* _Task_
Every line of the entries below that carries the string "MVNO" should be copied.
*** Opening Records shown ***
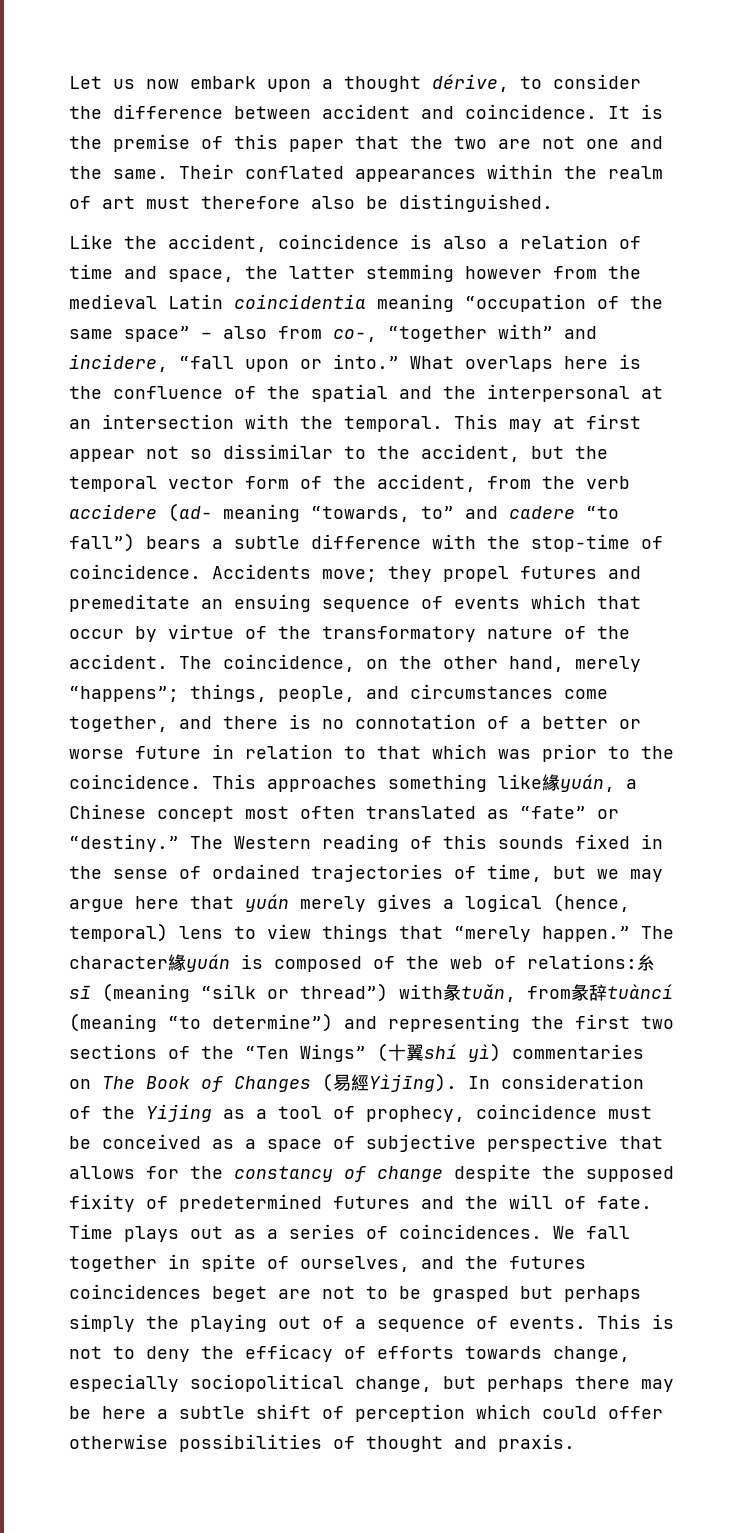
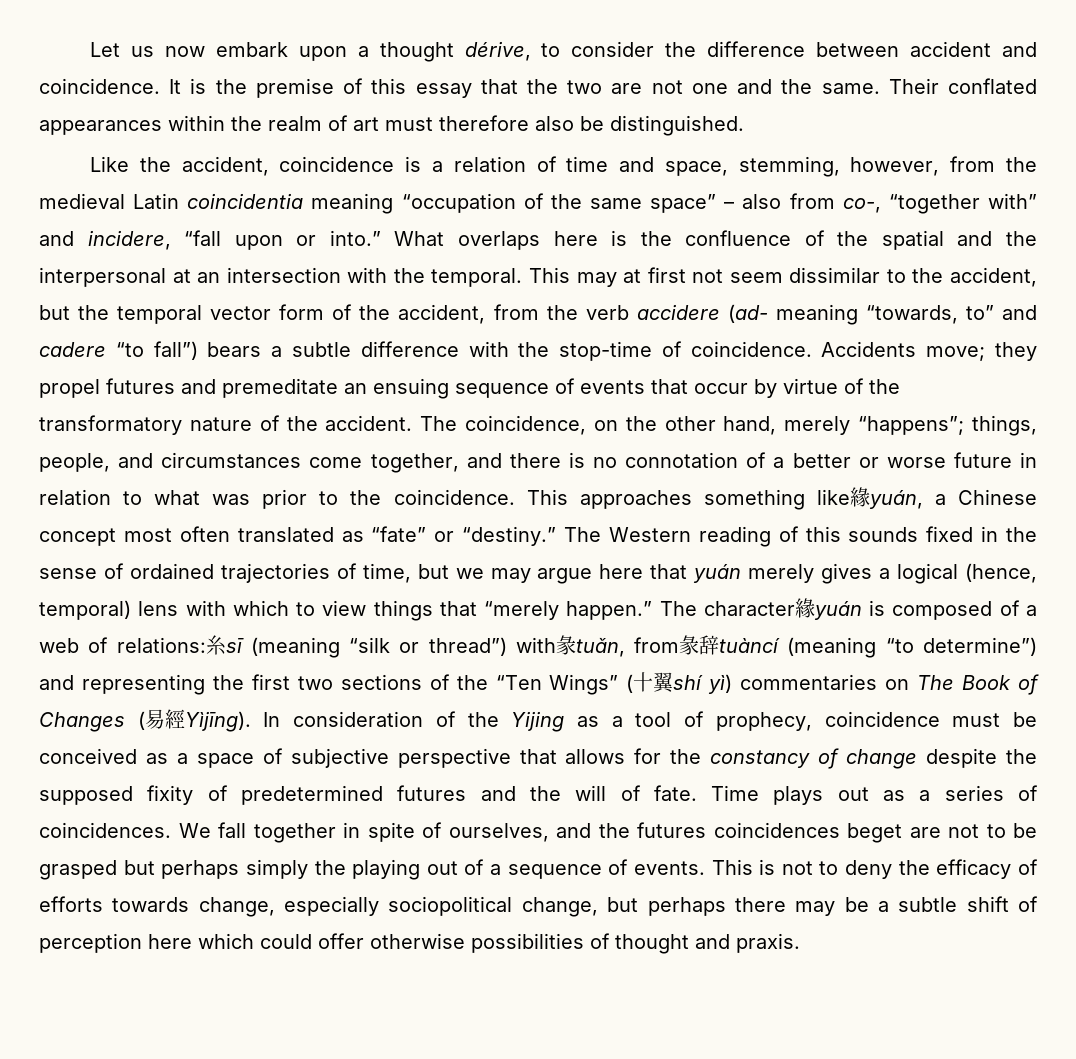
[289,139,344,152] paper -> [415,83,472,98] essay
[443,236,487,249] also -> (422, 164) none
[245,264,542,282] the latter stemming however -> [738,156,940,177] stemming, however,
[69,446,212,462] appear not so -> [692,269,783,283] not seem
[531,594,586,609] which -> (645, 387) none
[377,744,487,759] that which -> [154,490,201,505] what
(223, 932) none -> [185,600,289,616] with which
[406,956,439,969] the -> [1025,605,1037,616] a
[102,1406,146,1419] here -> (869, 904) none
(465, 1413) none -> [148,934,192,949] here

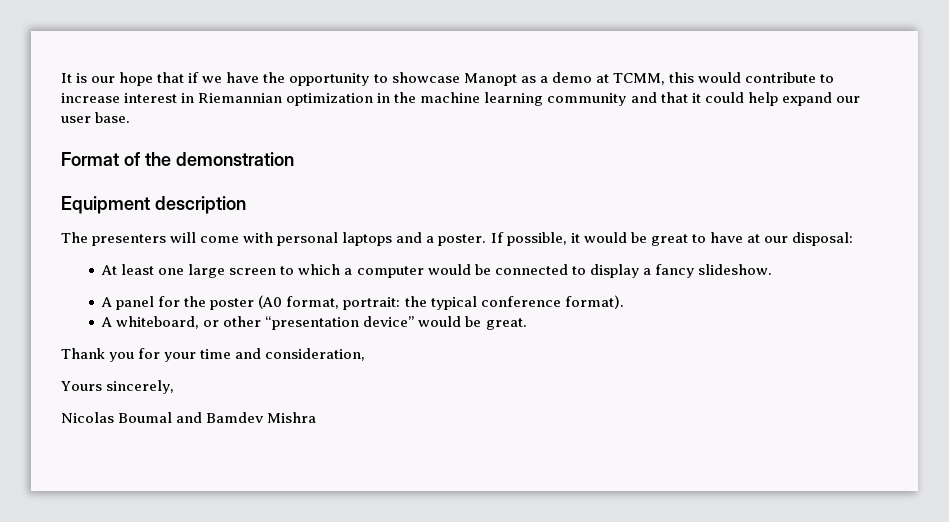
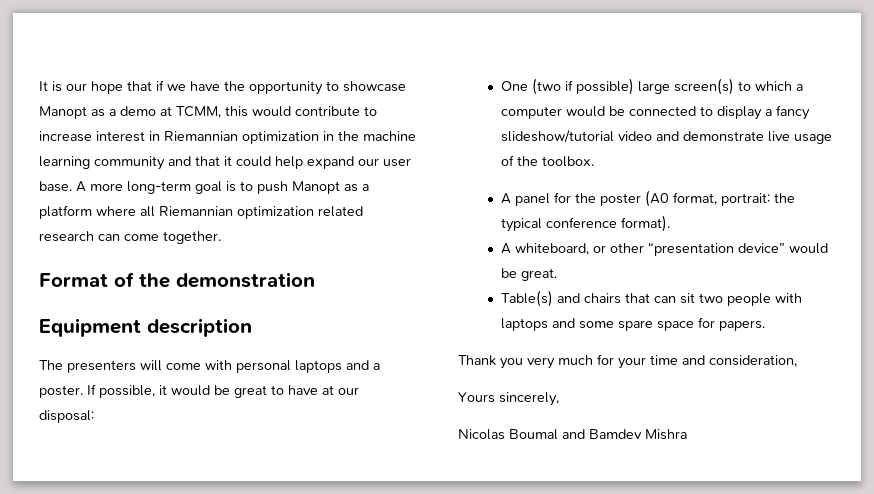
(131, 117) none -> [76,181,369,194] [39,205,363,219] [39,231,221,244] A more long-term goal is to push Manopt as a platform where all Riemannian optimization related research can come together.
[101,264,277,278] At least one large screen -> [500,78,734,95] One (two if possible) large screen(s)
[697,264,772,275] slideshow. -> [500,130,832,144] [500,155,594,167] slideshow/tutorial video and demonstrate live usage of the toolbox.
(527, 324) none -> [500,290,802,307] [500,317,765,331] // Table(s) and chairs that can sit two people with laptops and some spare space for papers.
(135, 357) none -> [527,355,593,369] very much

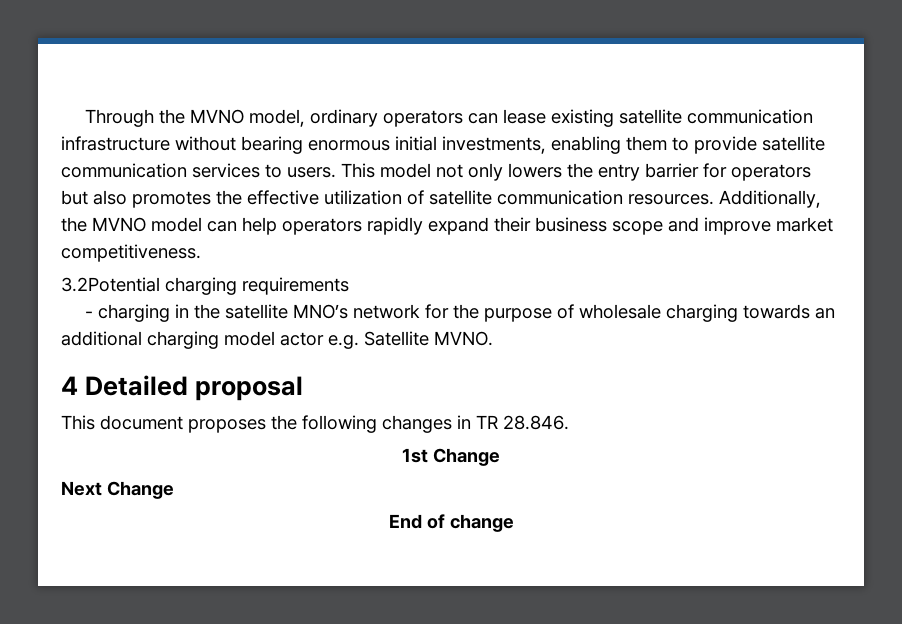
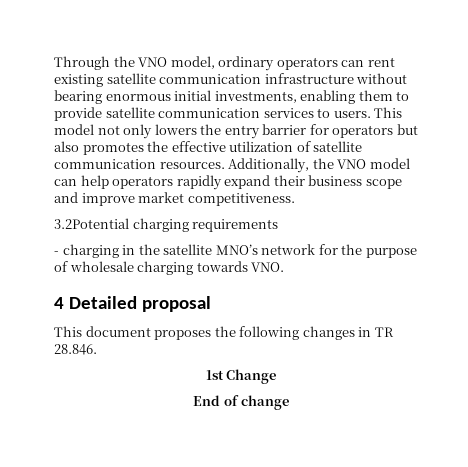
[190,109,245,124] MVNO -> [138,57,168,67] VNO
[503,109,547,124] lease -> [367,57,395,67] rent
[92,217,146,232] MVNO -> [337,159,367,169] VNO
[815,308,836,319] [61,331,493,349] an additional charging model actor e.g. Satellite MVNO. -> [251,262,285,272] VNO.
[61,481,174,499] // Next Change -> (277, 376) none

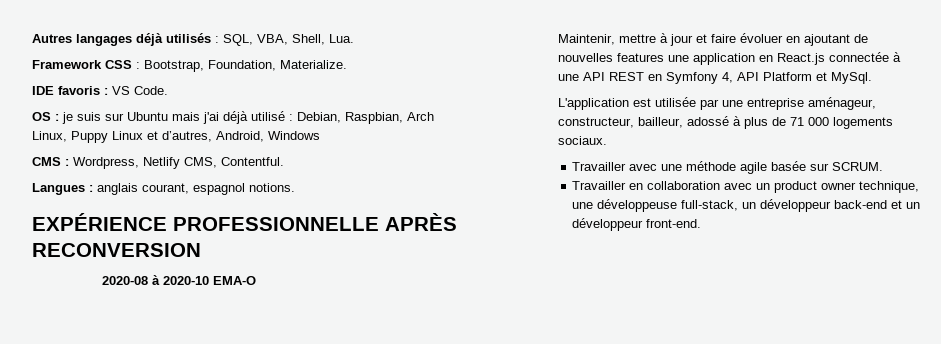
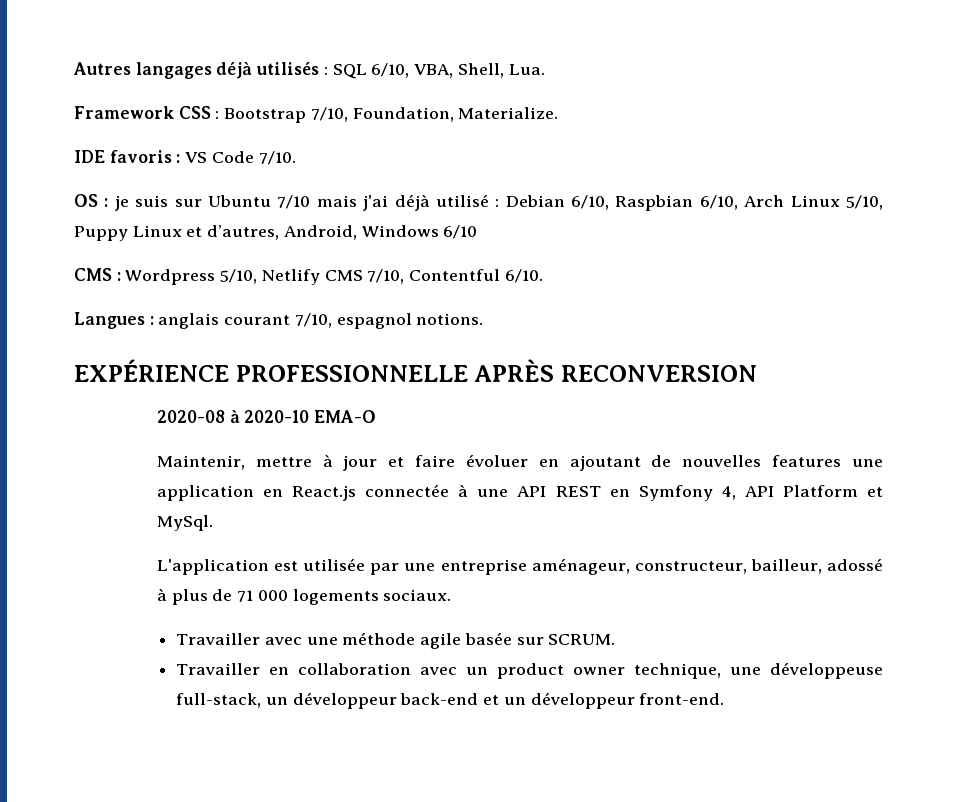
[223,34,253,46] SQL, -> [332,63,410,79] SQL 6/10,
[144,60,204,72] Bootstrap, -> [224,107,348,123] Bootstrap 7/10,
[134,86,168,95] Code. -> [211,151,296,165] Code 7/10.
(168, 116) none -> [277,195,311,209] 7/10
[297,112,434,124] [32,131,67,142] Debian, Raspbian, Arch Linux, -> [505,195,884,211] Debian 6/10, Raspbian 6/10, Arch Linux 5/10,
(320, 135) none -> [443,225,478,239] 6/10
[73,157,284,169] Wordpress, Netlify CMS, Contentful. -> [125,269,543,285] Wordpress 5/10, Netlify CMS 7/10, Contentful 6/10.
[142,183,189,194] courant, -> [224,313,332,328] courant 7/10,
*** Closing Records shown ***
* _Expected answer_
[190,109,245,124] MVNO -> [138,57,168,67] VNO
[92,217,146,232] MVNO -> [337,159,367,169] VNO
[815,308,836,319] [61,331,493,349] an additional charging model actor e.g. Satellite MVNO. -> [251,262,285,272] VNO.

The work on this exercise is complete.